More than 146,000 young people in the U.S. have already lost or are at risk of losing access to gender-affirming care.

So far this year, more than 125 bills have been introduced to ban or limit gender-affirming care, including one in Ohio, where Pickle practices. Nineteen states have already passed legislation restricting gender-affirming care, going so far as to punish health providers with jail time if they treat minors. In response, 11 states and the District of Columbia have passed laws or signed executive orders protecting access to gender-affirming care.

Read: Transgender Children’s Rights Are Under Attack >>

Critics of gender-affirming care argue that supporting minors in transitioning is child abuse, and that children should wait until they are adults to avoid later regrets. However, a 2021 review of studies found that only about 1% of teens who transitioned regretted their decision.

“Gender-affirming care is medical care, period,” Reed said. “It's directed by teams of doctors, psychologists and parents … and taking away access actually prevents parents from helping their kids get the care they need.”

Pickle said laws that ban gender-affirming care have far-reaching consequences for how HCPs interact with their patients.

“In general, these laws that are trying to prevent medically necessary, evidence-based care really fracture the patient and physician relationship,” she explained.
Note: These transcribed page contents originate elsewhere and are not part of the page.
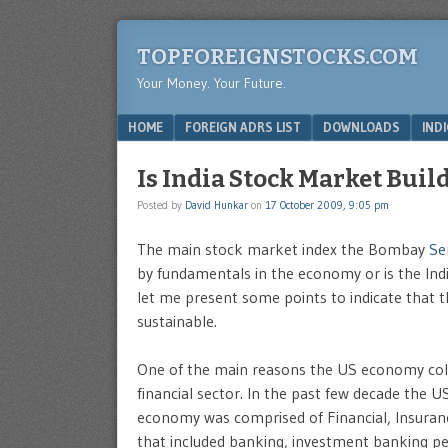
TOPFOREIGNSTOCKS.COM
Your Money. Your Future.
Menu
SKIP TO CONTENT
HOME
FOREIGN ADRS LIST
DOWNLOADS
IND
Is India Stock Market Bui
Posted by
David Hunkar
on
17 October 2009, 9:05 pm
The main stock market index the Bombay
Se
by fundamentals in the economy or is the Ind
let me present some points to indicate that th
sustainable.
One of the main reasons the US economy colla
financial sector. In the past few decade the 
economy was comprised of Financial, Insurance 
that included banking, investment banking pe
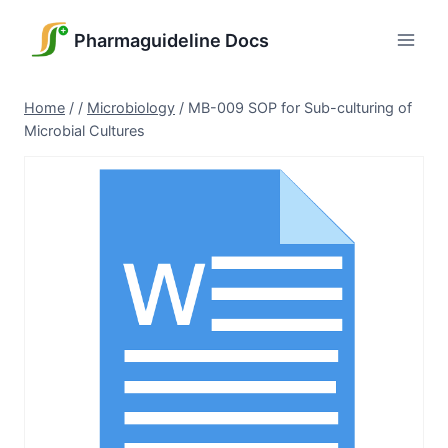
Skip
to
Pharmaguideline Docs
content
Home
/
/
Microbiology
/
MB-009 SOP for Sub-culturing of
Microbial Cultures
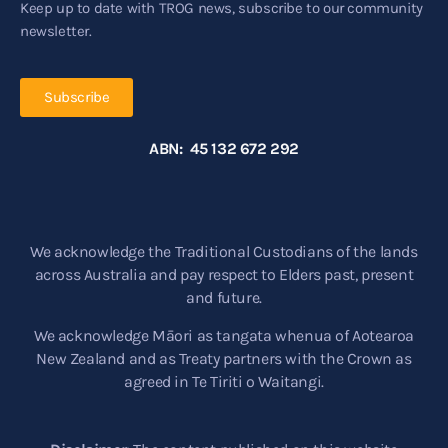
Keep up to date with TROG news, subscribe to our community
newsletter.
Subscribe
ABN: 45 132 672 292
We acknowledge the Traditional Custodians of the lands
across Australia and pay respect to Elders past, present
and future.
We acknowledge Māori as tangata whenua of Aotearoa
New Zealand and as Treaty partners with the Crown as
agreed in Te Tiriti o Waitangi.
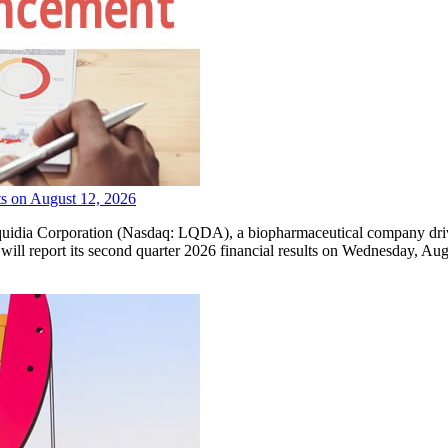
ts on August 12, 2026
orporation (Nasdaq: LQDA), a biopharmaceutical company driven by
 will report its second quarter 2026 financial results on Wednesday, Au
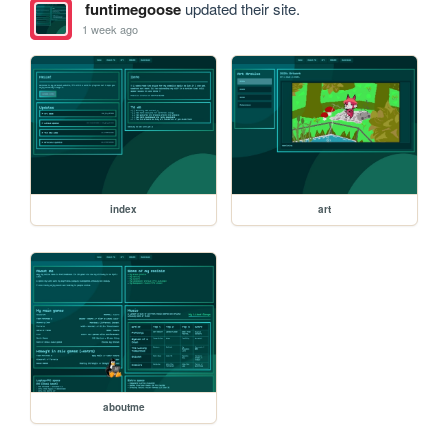
funtimegoose
updated their site.
1 week ago
index
art
aboutme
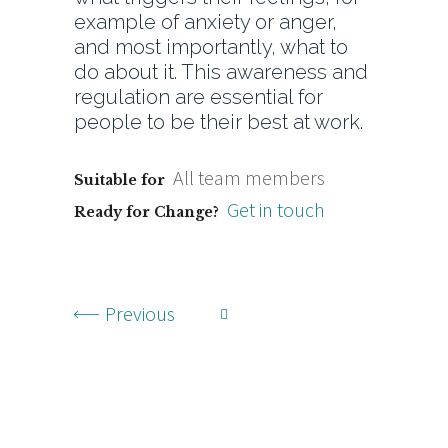
example of anxiety or anger,
and most importantly, what to
do about it. This awareness and
regulation are essential for
people to be their best at work.
All team members
Suitable for
Get in touch
Ready for Change?
Previous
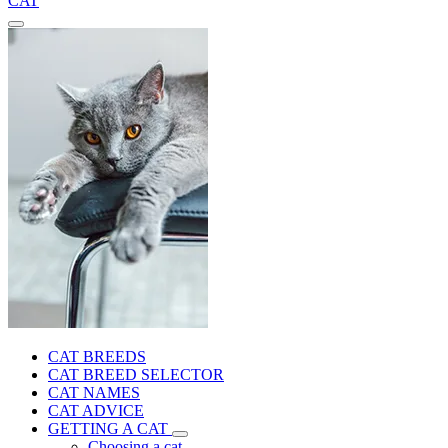
CAT
CAT BREEDS
CAT BREED SELECTOR
CAT NAMES
CAT ADVICE
GETTING A CAT
Choosing a cat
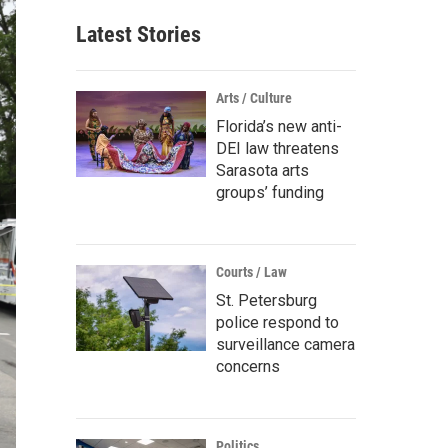
Latest Stories
Arts / Culture
Florida’s new anti-
DEI law threatens
Sarasota arts
groups’ funding
Courts / Law
St. Petersburg
police respond to
surveillance camera
concerns
Politics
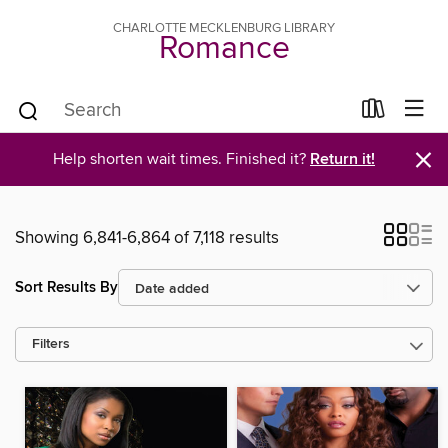
CHARLOTTE MECKLENBURG LIBRARY
Romance
×
Help shorten wait times. Finished it?
Return it!
Showing 6,841-6,864 of 7,118 results
Sort Results By
Filters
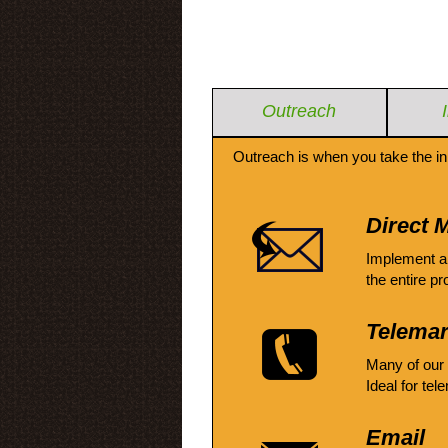
Outreach
Outreach is when you take the in
Direct M
Implement a
the entire pr
Telemar
Many of our
Ideal for tel
Email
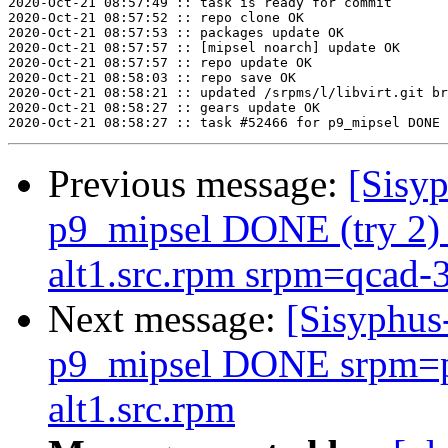
2020-Oct-21 08:57:49 :: task is ready for commit

2020-Oct-21 08:57:52 :: repo clone OK

2020-Oct-21 08:57:53 :: packages update OK

2020-Oct-21 08:57:57 :: [mipsel noarch] update OK

2020-Oct-21 08:57:57 :: repo update OK

2020-Oct-21 08:58:03 :: repo save OK

2020-Oct-21 08:58:21 :: updated /srpms/l/libvirt.git br
2020-Oct-21 08:58:27 :: gears update OK

Previous message:
[Sisyp
p9_mipsel DONE (try 2) 
alt1.src.rpm srpm=qcad-3
Next message:
[Sisyphus
p9_mipsel DONE srpm=p
alt1.src.rpm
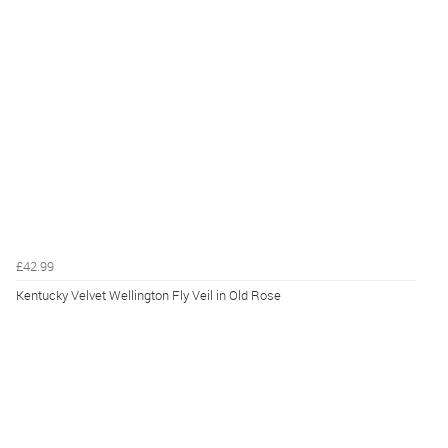
£42.99
Kentucky Velvet Wellington Fly Veil in Old Rose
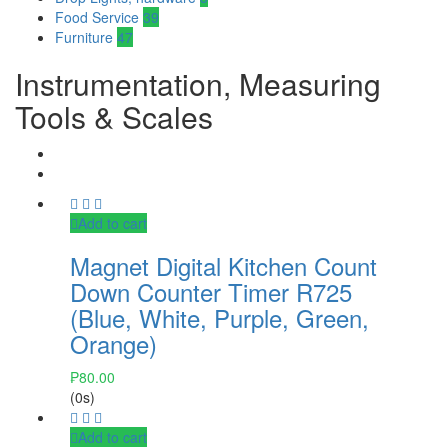
Food Service
39
Furniture
47
Instrumentation, Measuring
Tools & Scales
Add to cart
Magnet Digital Kitchen Count
Down Counter Timer R725
(Blue, White, Purple, Green,
Orange)
₱
80.00
(0s)
Add to cart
Many of Pickle’s students and patients are terrified, and the bans have affected where her students decide to practice — ultimately leading to fewer HCPs with knowledge and experience with trans issues in conservative states. It’s an issue, she says, that should be important to people beyond the transgender community.

“Think about anybody that you care about with a health condition who is getting great care from their physicians and they're thriving. Then, all of a sudden — even though that care is based on good evidence and there are studies to support it, and people are doing well — somebody tells you your loved one can't access that care anymore. It’s devastating.”

Reed points out that the same states banning gender-affirming care for transgender people are denying reproductive rights to women with extremely restrictive abortion bans, and that the parallels are striking.

“These laws that ban essential healthcare for trans people, they're not divorced from laws that are targeting other forms of healthcare as well,” Reed said. “There are ‘abortion refugees’ who leave their home states to seek care because their abortions are criminalized, and trans people fleeing those same states because their basic healthcare is criminalized.”

Ultimately, she said, laws banning abortion and gender-affirming care are violating human rights, and both will have huge consequences for communities and individuals.

“It’s all anti-science and anti-bodily autonomy,” she said.